- [Text excerpt]
# # # # #

Cassandra Architecture

Understanding Cassandra's architecture is crucial for designing efficient applications and troubleshooting issues. This tutorial covers the key architectural components and concepts.

Overview

Cassandra is a distributed database designed to handle large amounts of data across many servers with no single point of failure. Its architecture is based on two key technologies:

Amazon Dynamo: Distributed systems techniques
Google BigTable: Data model and storage engine

Key Architectural Principles

Peer-to-Peer Architecture

Unlike master-slave architectures, Cassandra uses a peer-to-peer distributed system where:

All nodes are equal (no master/slave)

# # # # #

- [Data section]
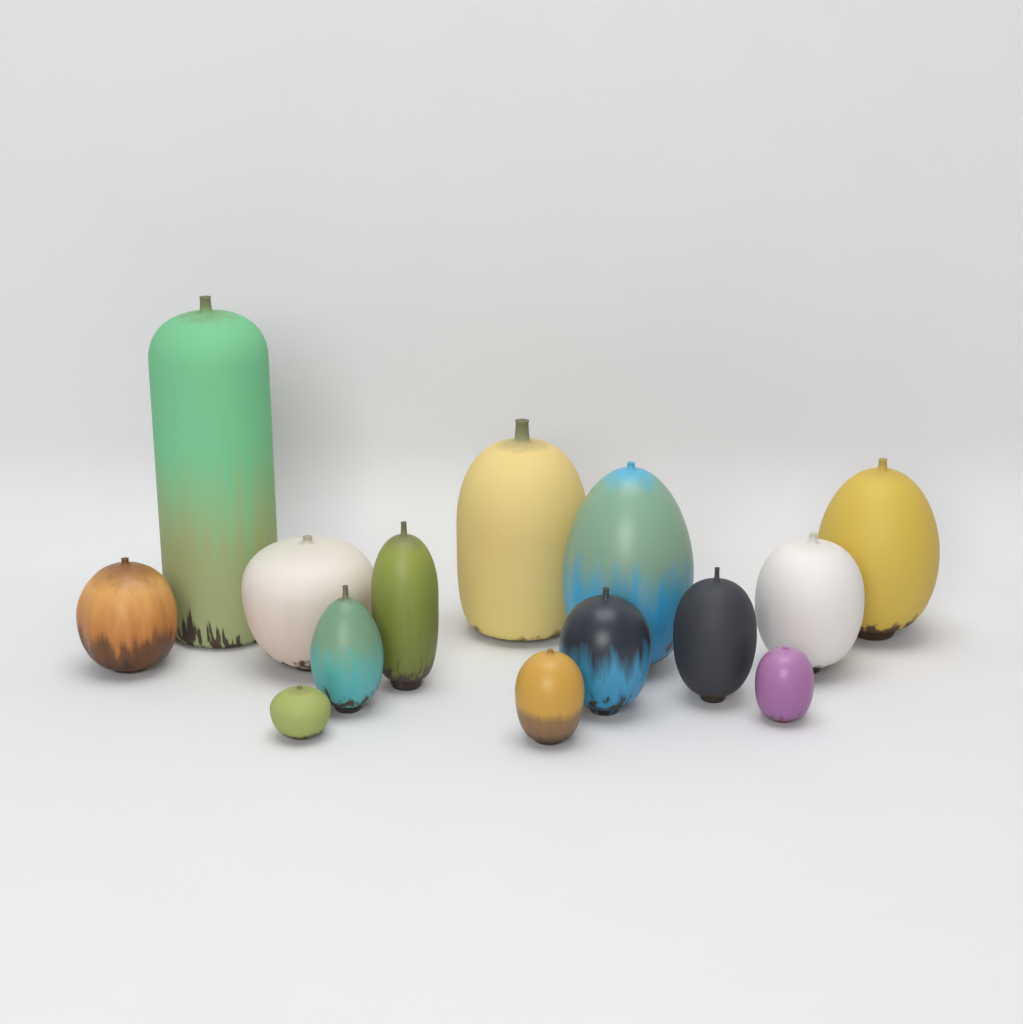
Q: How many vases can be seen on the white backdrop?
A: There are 14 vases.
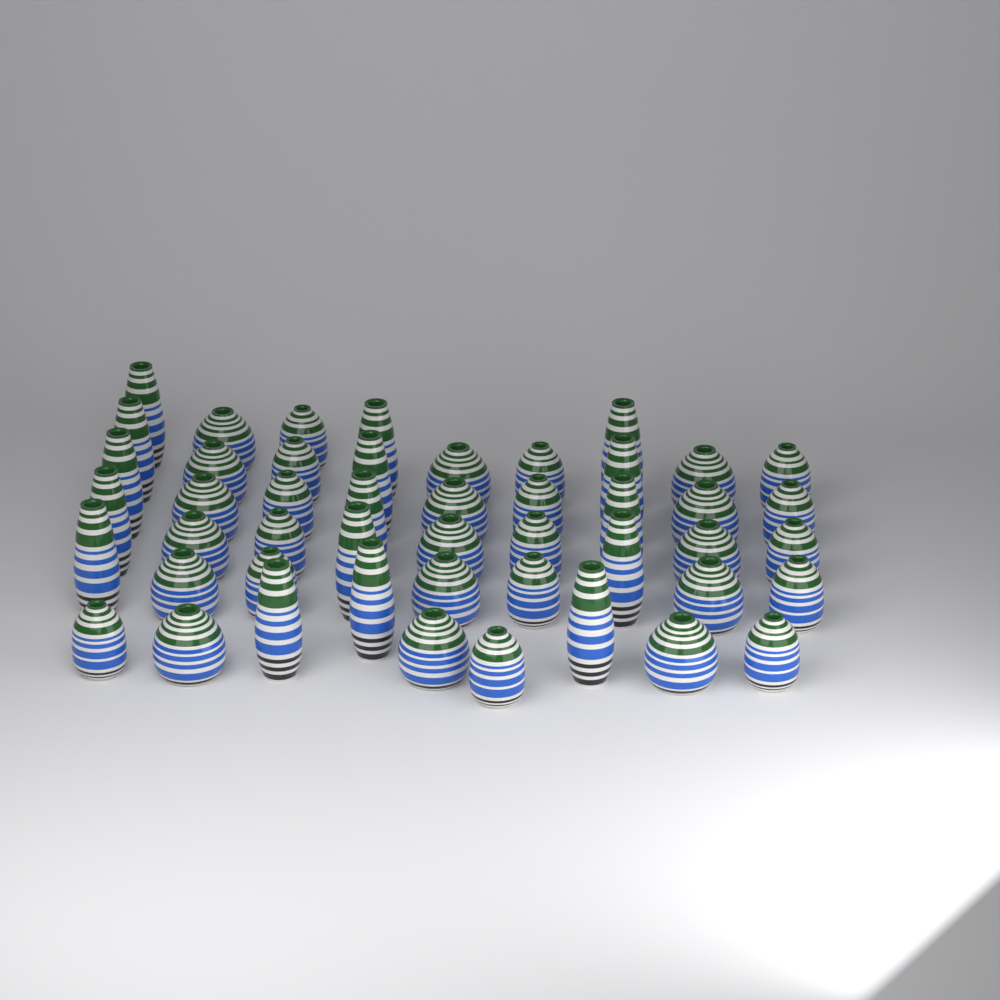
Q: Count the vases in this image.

# # # # #

- [Task prompt] Could you continue the Cassandra architecture tutorial, starting right after its last line, "All nodes are equal (no master/slave)"?

- [Final result]
Any node can handle any request
Nodes communicate via gossip protocol
No single point of failure

Data Distribution

Consistent Hashing

Cassandra uses consistent hashing to distribute data:

-- The partition key determines which node stores the data
CREATE TABLE users (
    user_id UUID PRIMARY KEY,  -- Partition key
    username TEXT,
    email TEXT
);

-- Data is distributed based on hash of partition key
-- hash(user_id) -> token -> node

Token Ring

Each node is assigned token ranges
Data is placed on nodes based on partition key hash
Virtual nodes (vnodes) improve distribution

Replication

Replication Strategy

-- SimpleStrategy for single datacenter
CREATE KEYSPACE single_dc
WITH REPLICATION = {
    'class': 'SimpleStrategy',
    'replication_factor': 3
};

-- NetworkTopologyStrategy for multiple datacenters
CREATE KEYSPACE multi_dc
WITH REPLICATION = {
    'class': 'NetworkTopologyStrategy',
    'dc1': 3,
    'dc2': 2
};

Replication Process

Coordinator node receives write request
Calculates which nodes should store replicas
Sends write to all replica nodes in parallel
Waits for acknowledgments based on consistency level

Core Components

Node

A single Cassandra instance running on a server:

Node Components:
├── Commit Log (durability)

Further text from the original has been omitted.